Thursday, December 22, 2016

I'm So Tolerant, I Continue To Read Things Which Confirm My Worst Instincts About My Adversaries!

The Hill presents a poll showing that, after losing this election, Democrats are more likely to "unfriend" someone due to their political posts than Republicans. Several thoughts on this:
    • What counts as "politics"? For example, if someone makes an unfriending decision because someone posts something nakedly anti-Semitic, is that decision "political"?
    • I've never unfriended someone because of their political posts. I have thought about it. But typically, when I do, my conscious mind gives me a sober lecture on the importance of not isolating myself from competing points of view and listening even when it's difficult. But there's another part of me that secretly wonders if the real reason I do it is to confirm all of my worst instincts about what Republicans are really like. Put simply, the people I think about unfriending are not my lucid Republican friends. They are histrionic trolls of the worst order. Making sure the seven daily posts about how Barack Obama is about to implement his Secret Muslim Plan (just you wait) or how Hillary Clinton's emails are the greatest treason our nation has seen since the Civil War stay on my Facebook feed doesn't "challenge" me in any reasonable respect, it just reaffirms my instinct that the opposing side has been taken over by lunatics.

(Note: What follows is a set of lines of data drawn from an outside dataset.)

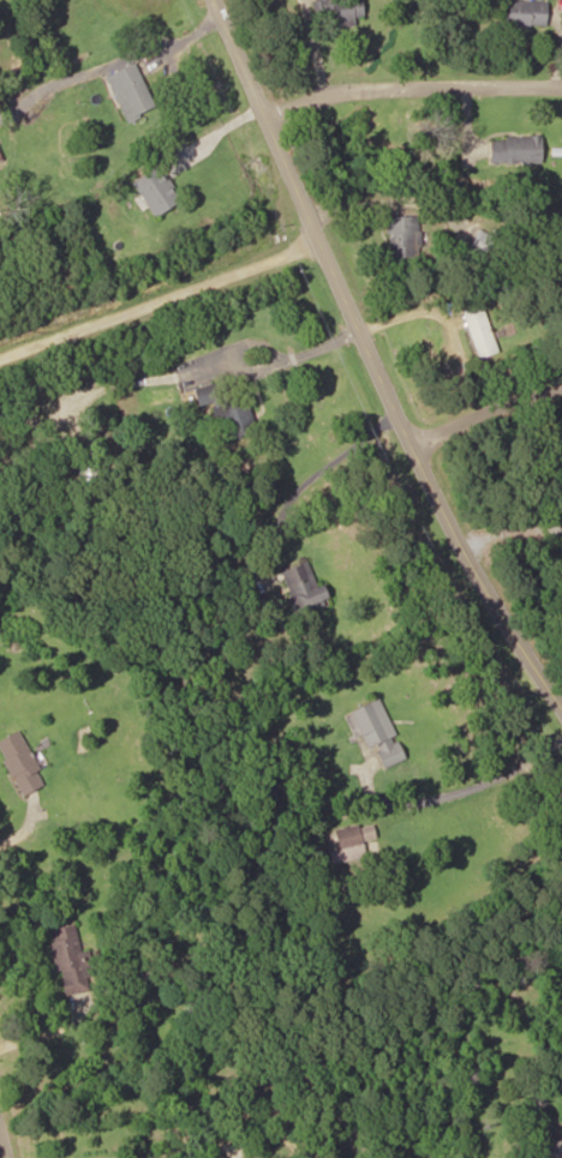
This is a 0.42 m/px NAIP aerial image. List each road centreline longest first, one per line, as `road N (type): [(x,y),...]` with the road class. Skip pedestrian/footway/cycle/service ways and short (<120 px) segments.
road 1 (secondary): [(561,665),(418,431),(216,0)]
road 2 (residential): [(265,119),(453,70),(561,70)]
road 3 (residential): [(418,431),(509,380),(561,381)]

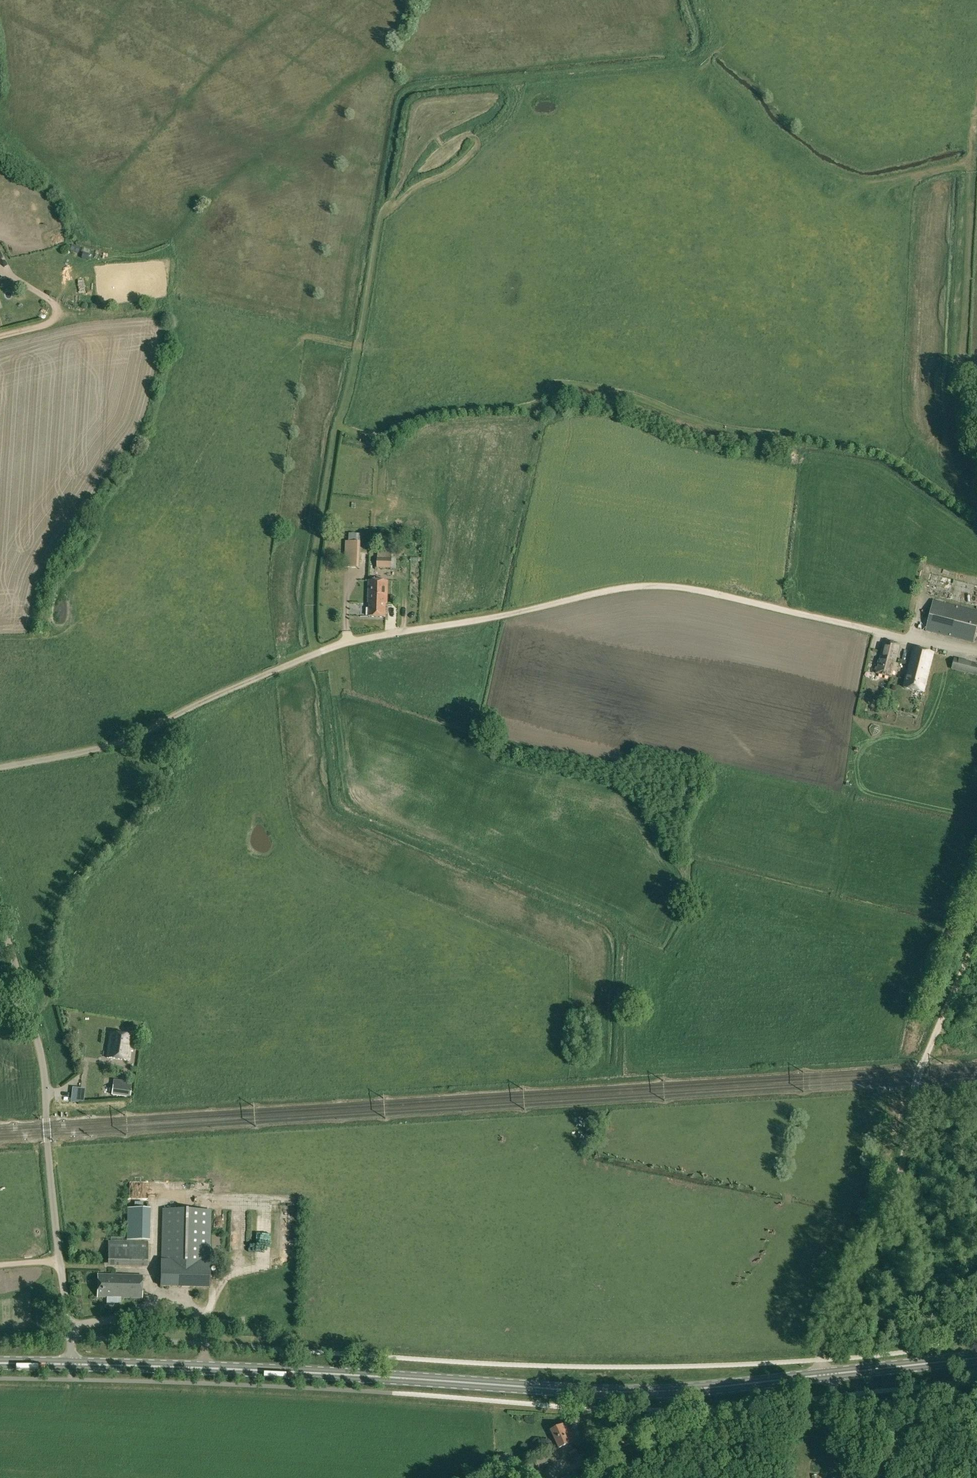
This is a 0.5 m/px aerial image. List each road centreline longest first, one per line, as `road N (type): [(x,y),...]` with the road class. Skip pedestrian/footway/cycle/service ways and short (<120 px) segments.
road 1 (primary): [(976,1358),(626,1392),(70,1365)]
road 2 (track): [(339,427),(312,604),(317,653),(363,638),(663,586),(976,654)]
road 3 (track): [(976,518),(878,452),(714,427),(579,384),(549,383),(534,404),(433,414),(380,436),(339,427)]
road 4 (track): [(878,1477),(826,1375),(822,1331),(832,1296),(892,1198),(918,1078),(976,936)]
road 5 (unclassified): [(70,1365),(30,1015)]
road 6 (unclassified): [(0,768),(100,749),(317,653)]
road 7 (track): [(976,463),(960,375),(976,133)]
road 8 (track): [(339,427),(385,214)]
road 9 (track): [(0,335),(56,315),(54,305),(10,275)]
road 10 (track): [(911,639),(929,568),(976,578)]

For all the "if only we talked, we'd see how much we really have in common", well -- not always.
    • I wonder how much work "Democrat" versus "losing this election" is doing. I've always been a proponent of "listen to your adversaries, take seriously challenging points of view" (my Intro to American Politics students got that lecture so often they probably can recite it from memory). But I'll confess it was an easier instinct when I assumed my side was going to come out on top, and listening was a beneficent gift I'd bestow on the electoral losers. At Berkeley, to urge one to listen to conservatives is to urge someone to listen to an utterly powerless minority. It's easy to do because they present no immediate threat. Power doesn't require one to listen to others (obviously), but it does make it easier to do so magnanimously. Marginalization often does force one to listen to others (obviously), but the compulsion tends to make it happen without much good cheer.
    In related news, an interesting study finds that much of the biased partisan divergence in factual assessments of the world dissipates if you give people a small monetary incentive to be honest (whether that means "giving the true answer" or "admitting you don't know the true answer"). It's an intriguing add-on to the well-known phenomenon whereby partisans will interpret facts to suit their own agenda (so liberals will say that the economy faltered in conservative administrations regardless of whether it did, conservatives will do so for liberal administrations). The study suggests that persons are doing this not because they "actually" labor under these mistaken beliefs, but simply as a rooting mechanism for their preferred team.